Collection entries
[Start of Attachment]
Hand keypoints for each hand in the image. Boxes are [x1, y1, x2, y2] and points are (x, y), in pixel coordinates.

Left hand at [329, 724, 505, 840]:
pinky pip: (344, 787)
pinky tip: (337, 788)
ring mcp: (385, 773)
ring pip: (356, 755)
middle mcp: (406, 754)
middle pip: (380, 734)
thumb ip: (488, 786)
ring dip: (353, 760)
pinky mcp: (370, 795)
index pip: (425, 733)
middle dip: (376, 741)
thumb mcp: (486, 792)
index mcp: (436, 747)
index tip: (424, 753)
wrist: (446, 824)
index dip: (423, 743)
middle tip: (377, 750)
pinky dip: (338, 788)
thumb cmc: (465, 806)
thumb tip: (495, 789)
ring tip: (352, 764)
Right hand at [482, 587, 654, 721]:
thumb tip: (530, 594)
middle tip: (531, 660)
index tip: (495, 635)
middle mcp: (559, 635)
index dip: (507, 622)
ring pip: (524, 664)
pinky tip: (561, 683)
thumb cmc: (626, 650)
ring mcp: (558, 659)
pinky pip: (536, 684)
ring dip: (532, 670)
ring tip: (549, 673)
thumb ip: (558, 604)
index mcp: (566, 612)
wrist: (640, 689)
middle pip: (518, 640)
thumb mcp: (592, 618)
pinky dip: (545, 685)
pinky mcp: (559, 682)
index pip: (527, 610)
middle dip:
[End of Attachment]
◆ **Description of the task**: Extract exactly and only the lines above from the line containing "ring dip: (353, 760)" through the line containing "middle mcp: (559, 635)", both end lines included.

◆ **Reply to the exercise**:
ring dip: (353, 760)
pinky mcp: (370, 795)
index pip: (425, 733)
middle dip: (376, 741)
thumb mcp: (486, 792)
index mcp: (436, 747)
index tip: (424, 753)
wrist: (446, 824)
index dip: (423, 743)
middle tip: (377, 750)
pinky dip: (338, 788)
thumb cmc: (465, 806)
thumb tip: (495, 789)
ring tip: (352, 764)
Right hand at [482, 587, 654, 721]:
thumb tip: (530, 594)
middle tip: (531, 660)
index tip: (495, 635)
middle mcp: (559, 635)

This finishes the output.